Question

Relating Chromosome Position With Id Number

0

Entering edit mode

12.3 years ago

Sofia • 0

Hi, I have two data sets containing mutations, one is from 1000 genomes and the other is my data. Below is an example row of each data set:

my_data (1 row and 13 columns):

3BHS2_HUMAN_A10E      P26439    10      rs28934880   A    E      C    A  probably_damaging      alignment       neutral         0.328         0.145

1000G (1 row and 8 columns):

20    59132666    .    G    A    56.74    PASS
AB=0.53;AC=6;AF=0.0102;AN=586;BaseQRankSum=3.459;BaseQRankSumZ=-0.123;DP=1115;Dels=0.00;HRun=1;HaplotypeScore=0.1646;MQ=95.36;MQ0=0;MQRankSum=1.213;MQRankSumZ=0..694;QD=4.19;ReadPosRankSum=1.963;ReadPosRankSumZ=0.349;SB=-0.49;VQSLOD=4.0533;set=ALL119

I'm writing a Python script where I would like for each mutation on each line in mydata match That mutation with the correct mutation (line) in 1000G. All I have is this information above. My question is how could I relate the information in mydata with the information I have from 1000G? What I want is the chromosome position or to know that I'm looking at the same mutation (if it exists) in both files. Is this possible to achieve?

Best,

Sofia

chromosome id position • 3.0k views

ADD COMMENT • link updated 8.4 years ago by Biostar 20 • written 12.3 years ago by Sofia • 0

0

Entering edit mode

Would help to see the headers for the columns. For example, what is "10" in your column 3? Chromosome?

ADD REPLY • link 12.3 years ago by Neilfws 49k

score 1 · Answer 1 · 2012-01-03

1

Entering edit mode

12.3 years ago

Larry_Parnell 16k

I would either relate by chromosome and position (being absolutely certain that the genome builds are identical for both datasets) or by assigning rs id#s to the 1000G data (then relate by rs id).

ADD COMMENT • link 12.3 years ago by Larry_Parnell 16k

0

Entering edit mode

that would work if she had such information on her "my_data", and for that reason she needs to do an intermediate annotation step in order to uniquely relate entries among datasets.

ADD REPLY • link 12.3 years ago by Jorge Amigo 14k

0

Entering edit mode

She does have rs IDs for her my_data entries and I thought as you do that there'd be an intermediate assignment step by getting rs IDs for the 1000G entries she's using. LD could be another issue here, but it is not clear where she's going once the data entries are related to one another.

ADD REPLY • link 12.3 years ago by Larry_Parnell 16k

score 1 · Answer 2 · 2012-01-04

It is possible to get the positional information up by querying dbSNP or ensembl biomart on rs-ids. As has been noted, it is very important to use the correct genome build to get the coordinates right. I am not sure on which genome build your data relies. It looks like your 1000G file is in VCF format, then it is likely downloaded from here: ftp://ftp.1000genomes.ebi.ac.uk/vol1/ftp/pilot_data/release/2010_07/

To identify the the correct genome build look at the header of the vcf file: does it contain a ##reference tag? In a random vcf file from the pilot, it reads:

##reference=human_b36_both.fasta

That would tip me off the fact that NCBI build 36 was used and not the latest build 37.

Now, you have two options, either query the latest dbSNP version (currently 135) with rs-ids and then translate the VCF coordinates between genome builds, or query the last dbSNP version that was based on the 36 build. That is dbSNP build 130.

I would go for the first option and e.g. use LiftOver to translate the coordinates in your file to the latest genome build, therefore you will most likely need to convert the VCF file to BED format. Using BEDtools, you can then intersect the coordinates.

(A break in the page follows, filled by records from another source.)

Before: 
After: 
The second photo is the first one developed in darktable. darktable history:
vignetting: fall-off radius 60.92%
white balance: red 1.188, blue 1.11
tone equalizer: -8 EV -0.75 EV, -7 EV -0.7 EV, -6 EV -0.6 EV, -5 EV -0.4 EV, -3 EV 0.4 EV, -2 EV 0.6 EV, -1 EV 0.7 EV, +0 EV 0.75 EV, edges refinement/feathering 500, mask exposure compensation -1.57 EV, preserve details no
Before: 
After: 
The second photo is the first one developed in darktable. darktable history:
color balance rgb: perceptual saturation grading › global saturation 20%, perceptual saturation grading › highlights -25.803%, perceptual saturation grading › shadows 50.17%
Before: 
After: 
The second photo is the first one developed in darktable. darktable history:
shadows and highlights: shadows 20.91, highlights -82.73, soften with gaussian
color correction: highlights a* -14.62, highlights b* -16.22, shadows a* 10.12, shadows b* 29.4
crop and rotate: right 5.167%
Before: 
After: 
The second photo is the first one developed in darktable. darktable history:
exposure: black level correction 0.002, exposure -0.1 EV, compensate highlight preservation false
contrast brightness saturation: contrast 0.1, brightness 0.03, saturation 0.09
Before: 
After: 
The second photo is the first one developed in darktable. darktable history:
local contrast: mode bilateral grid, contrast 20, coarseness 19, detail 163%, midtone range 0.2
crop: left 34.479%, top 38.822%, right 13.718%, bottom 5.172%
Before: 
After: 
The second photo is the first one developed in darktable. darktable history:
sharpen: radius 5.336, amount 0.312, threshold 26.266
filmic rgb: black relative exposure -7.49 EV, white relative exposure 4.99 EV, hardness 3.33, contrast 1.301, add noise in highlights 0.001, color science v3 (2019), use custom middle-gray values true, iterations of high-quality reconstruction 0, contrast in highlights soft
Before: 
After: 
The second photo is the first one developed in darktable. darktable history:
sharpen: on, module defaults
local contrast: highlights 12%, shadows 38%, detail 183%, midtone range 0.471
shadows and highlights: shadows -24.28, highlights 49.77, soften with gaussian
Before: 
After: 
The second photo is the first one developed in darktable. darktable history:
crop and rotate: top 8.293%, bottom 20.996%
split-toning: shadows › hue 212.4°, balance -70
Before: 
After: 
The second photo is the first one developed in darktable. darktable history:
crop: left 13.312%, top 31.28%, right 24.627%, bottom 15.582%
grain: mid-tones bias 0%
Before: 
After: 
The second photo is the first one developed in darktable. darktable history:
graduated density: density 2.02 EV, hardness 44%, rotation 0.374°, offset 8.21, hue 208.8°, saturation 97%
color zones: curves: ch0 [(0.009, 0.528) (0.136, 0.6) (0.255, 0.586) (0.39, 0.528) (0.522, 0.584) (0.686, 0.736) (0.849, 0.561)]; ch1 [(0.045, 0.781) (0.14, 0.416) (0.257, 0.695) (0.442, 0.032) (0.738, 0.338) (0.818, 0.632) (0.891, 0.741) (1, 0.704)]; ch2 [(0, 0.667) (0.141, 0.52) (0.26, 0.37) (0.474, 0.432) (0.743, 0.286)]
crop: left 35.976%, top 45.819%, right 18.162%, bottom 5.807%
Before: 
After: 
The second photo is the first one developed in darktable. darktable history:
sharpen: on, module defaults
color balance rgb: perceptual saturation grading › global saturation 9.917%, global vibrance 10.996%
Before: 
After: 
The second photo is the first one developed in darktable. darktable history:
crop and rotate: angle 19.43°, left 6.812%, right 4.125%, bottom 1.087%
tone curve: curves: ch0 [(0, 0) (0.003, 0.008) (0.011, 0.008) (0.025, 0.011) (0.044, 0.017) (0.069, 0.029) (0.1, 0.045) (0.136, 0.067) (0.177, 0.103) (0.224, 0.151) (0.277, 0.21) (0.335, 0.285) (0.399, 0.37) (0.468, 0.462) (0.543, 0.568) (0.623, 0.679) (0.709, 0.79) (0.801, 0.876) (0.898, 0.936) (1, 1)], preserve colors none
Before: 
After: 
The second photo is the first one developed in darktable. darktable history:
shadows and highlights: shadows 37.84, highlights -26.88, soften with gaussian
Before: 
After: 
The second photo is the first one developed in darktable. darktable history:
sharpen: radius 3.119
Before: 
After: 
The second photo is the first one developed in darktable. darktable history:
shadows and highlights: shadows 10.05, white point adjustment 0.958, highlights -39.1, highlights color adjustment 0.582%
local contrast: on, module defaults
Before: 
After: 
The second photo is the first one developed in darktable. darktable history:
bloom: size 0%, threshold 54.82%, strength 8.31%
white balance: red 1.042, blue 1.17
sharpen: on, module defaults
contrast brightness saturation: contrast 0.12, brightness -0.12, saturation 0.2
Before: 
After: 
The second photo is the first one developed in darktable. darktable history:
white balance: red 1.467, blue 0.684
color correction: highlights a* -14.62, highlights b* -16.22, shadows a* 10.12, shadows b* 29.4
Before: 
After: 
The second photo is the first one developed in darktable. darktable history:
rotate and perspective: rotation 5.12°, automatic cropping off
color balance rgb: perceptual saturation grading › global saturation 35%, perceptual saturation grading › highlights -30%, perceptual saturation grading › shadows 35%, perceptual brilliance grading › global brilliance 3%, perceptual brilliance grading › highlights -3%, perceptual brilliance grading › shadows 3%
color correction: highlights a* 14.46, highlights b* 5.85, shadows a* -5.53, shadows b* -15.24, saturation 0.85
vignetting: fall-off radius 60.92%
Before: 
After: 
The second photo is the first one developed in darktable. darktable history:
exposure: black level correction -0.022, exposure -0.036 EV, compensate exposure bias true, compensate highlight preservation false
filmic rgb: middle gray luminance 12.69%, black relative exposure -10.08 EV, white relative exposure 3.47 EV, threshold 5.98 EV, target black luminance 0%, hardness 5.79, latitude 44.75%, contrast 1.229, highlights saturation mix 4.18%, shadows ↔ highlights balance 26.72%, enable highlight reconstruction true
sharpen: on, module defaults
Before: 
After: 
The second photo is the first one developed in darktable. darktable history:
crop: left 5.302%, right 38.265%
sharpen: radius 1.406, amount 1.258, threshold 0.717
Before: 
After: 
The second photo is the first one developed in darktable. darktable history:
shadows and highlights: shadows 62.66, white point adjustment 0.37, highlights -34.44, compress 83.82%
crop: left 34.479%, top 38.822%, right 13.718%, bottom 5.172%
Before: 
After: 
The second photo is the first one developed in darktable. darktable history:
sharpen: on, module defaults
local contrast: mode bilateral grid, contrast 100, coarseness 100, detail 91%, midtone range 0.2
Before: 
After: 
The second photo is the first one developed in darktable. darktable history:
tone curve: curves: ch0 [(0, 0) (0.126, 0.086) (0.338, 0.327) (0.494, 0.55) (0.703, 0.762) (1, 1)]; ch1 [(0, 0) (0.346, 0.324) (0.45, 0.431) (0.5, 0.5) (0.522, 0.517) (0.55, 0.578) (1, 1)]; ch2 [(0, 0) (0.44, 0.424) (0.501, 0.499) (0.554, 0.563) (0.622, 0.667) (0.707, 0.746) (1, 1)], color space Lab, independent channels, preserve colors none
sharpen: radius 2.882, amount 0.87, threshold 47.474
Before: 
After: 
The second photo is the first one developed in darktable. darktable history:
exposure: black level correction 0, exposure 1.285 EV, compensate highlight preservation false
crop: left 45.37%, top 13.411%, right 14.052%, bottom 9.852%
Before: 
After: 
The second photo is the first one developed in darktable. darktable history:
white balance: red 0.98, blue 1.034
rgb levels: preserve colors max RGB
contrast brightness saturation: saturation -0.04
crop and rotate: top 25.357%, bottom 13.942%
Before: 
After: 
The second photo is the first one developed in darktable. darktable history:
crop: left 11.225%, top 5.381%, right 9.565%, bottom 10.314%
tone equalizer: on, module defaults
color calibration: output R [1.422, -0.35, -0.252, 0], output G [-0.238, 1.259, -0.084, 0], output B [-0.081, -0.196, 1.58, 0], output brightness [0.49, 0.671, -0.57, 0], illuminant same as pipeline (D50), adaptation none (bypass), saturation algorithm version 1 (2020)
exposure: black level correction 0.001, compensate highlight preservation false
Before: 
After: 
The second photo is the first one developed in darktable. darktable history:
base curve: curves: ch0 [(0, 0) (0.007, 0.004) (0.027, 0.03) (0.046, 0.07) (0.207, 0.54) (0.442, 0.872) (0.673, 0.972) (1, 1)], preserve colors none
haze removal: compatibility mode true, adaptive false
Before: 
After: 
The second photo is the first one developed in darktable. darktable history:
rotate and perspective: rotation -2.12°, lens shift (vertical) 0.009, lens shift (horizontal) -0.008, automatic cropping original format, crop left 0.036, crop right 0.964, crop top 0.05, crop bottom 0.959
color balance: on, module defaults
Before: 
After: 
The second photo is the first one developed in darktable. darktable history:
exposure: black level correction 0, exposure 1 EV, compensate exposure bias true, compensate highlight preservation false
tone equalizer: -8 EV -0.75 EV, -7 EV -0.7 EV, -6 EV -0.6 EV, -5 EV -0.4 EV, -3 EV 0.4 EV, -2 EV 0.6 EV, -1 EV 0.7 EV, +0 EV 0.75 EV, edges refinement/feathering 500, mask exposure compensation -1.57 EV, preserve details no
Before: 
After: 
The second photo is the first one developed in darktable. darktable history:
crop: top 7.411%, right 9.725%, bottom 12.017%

score 0 · Answer 3 · 2012-01-04

if you want to match 2 datasets you need common fields that are able to uniquely identify any particular entry on each one, but I don't see any field that would do on the data that you describe above, so I you need to do some extra work on either one or the other dataset:

on your "my_data" side by retrieving the chromosome and position that correspond to the rscode reported and then crossmatch them with the chromosome and position reported on the 1000 genomes side (this would be what I would do)
on the 1000 genomes side by looking into other table which reports the rscode of each variant or retrieving the rscode for each chromosome position listed.